Les pathologies les plus fréquentes, dépression, troubles anxieux, psychoses, schizophrénie, bipolarité, sont rarement diagnostiquées à temps. Les jeunes, notamment en milieu urbain, sont de plus en plus exposés à l’anxiété de performance, au chômage, au sentiment d’échec, au cyberharcèlement ou aux solitudes numériques, sans accès à une prise en charge adaptée.
Les tentatives de suicide, encore taboues, sont en nette augmentation, selon des médecins du CHU de Fann. Les femmes sont particulièrement exposées, souvent en lien avec des violences conjugales, des grossesses précoces, ou des injonctions sociales étouffantes.

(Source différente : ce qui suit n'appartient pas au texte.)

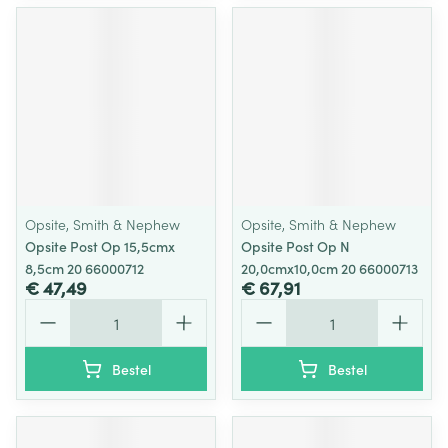
Opsite, Smith & Nephew
Opsite, Smith & Nephew
Opsite Post Op 15,5cmx
Opsite Post Op N
8,5cm 20 66000712
20,0cmx10,0cm 20 66000713
€ 47,49
€ 67,91
Aantal
Aantal
Bestel
Bestel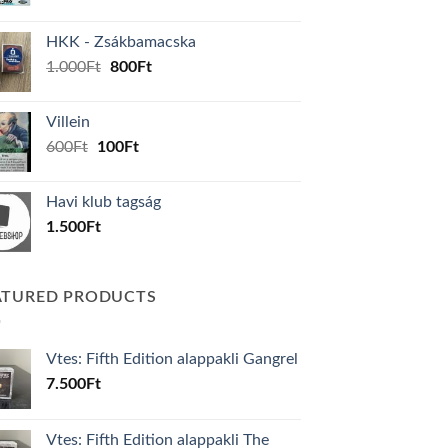
price
price
was:
is:
HKK - Zsákbamacska
160Ft.
150Ft.
Original
Current
1.000
Ft
800
Ft
price
price
was:
is:
Villein
1.000Ft.
800Ft.
Original
Current
600
Ft
100
Ft
price
price
was:
is:
Havi klub tagság
600Ft.
100Ft.
1.500
Ft
ATURED PRODUCTS
Vtes: Fifth Edition alappakli Gangrel
7.500
Ft
Vtes: Fifth Edition alappakli The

Des initiatives fragiles mais prometteuses
Face à cette urgence, quelques projets pilotes et associations tentent de combler le vide. L’ONG La Maison des Anges, créée par une ancienne patiente, milite pour une approche communautaire de la santé mentale. D’autres structures, comme Sama Santé Mentale ou NeuroAfrica, proposent un accompagnement psychologique en ligne, via des consultations à bas coût ou des campagnes de sensibilisation sur TikTok et Instagram.
En 2022, le ministère de la Santé a adopté un Plan national de santé mentale (PNSM) pour 2023-2027, visant à intégrer la santé mentale dans les soins de santé primaires, à former davantage de professionnels et à renforcer les centres de prise en charge communautaires. Toutefois, le plan souffre déjà de sous-financement, de manque de ressources humaines et d’une faible coordination avec les acteurs de terrain.

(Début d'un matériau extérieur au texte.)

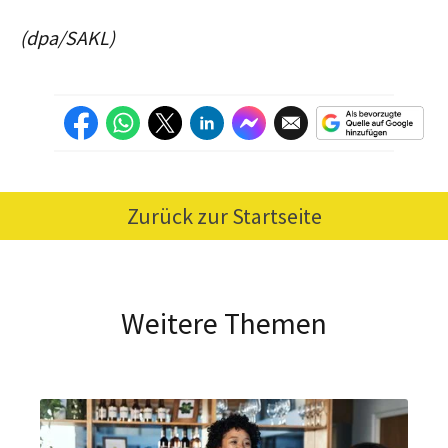
(dpa/SAKL)
Zurück zur Startseite
Weitere Themen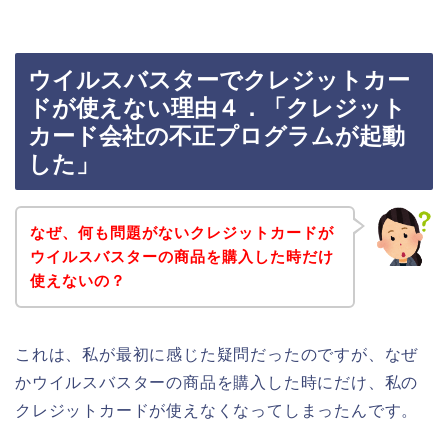
ウイルスバスターでクレジットカー
ドが使えない理由４．「クレジット
カード会社の不正プログラムが起動
した」
なぜ、何も問題がないクレジットカードが
ウイルスバスターの商品を購入した時だけ
使えないの？
これは、私が最初に感じた疑問だったのですが、なぜ
かウイルスバスターの商品を購入した時にだけ、私の
クレジットカードが使えなくなってしまったんです。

Vers un changement de regard ?
Des voix s’élèvent de plus en plus pour briser les silences. La parole se libère peu à peu sur les réseaux sociaux. Des artistes comme le rappeur Dip Doundou Guiss ou l’écrivaine Fatou Diome abordent ouvertement la souffrance mentale dans leurs œuvres. La web-série “Mentalement vôtre”, lancée en 2024 sur YouTube par un collectif de jeunes dakarois, met en scène avec finesse les réalités psychiques de la jeunesse sénégalaise, entre pression sociale, traditions et modernité.
Mais le changement de regard reste lent. Sans volonté politique forte, formations adaptées, et financement stable, la santé mentale restera le parent pauvre du système de santé sénégalais.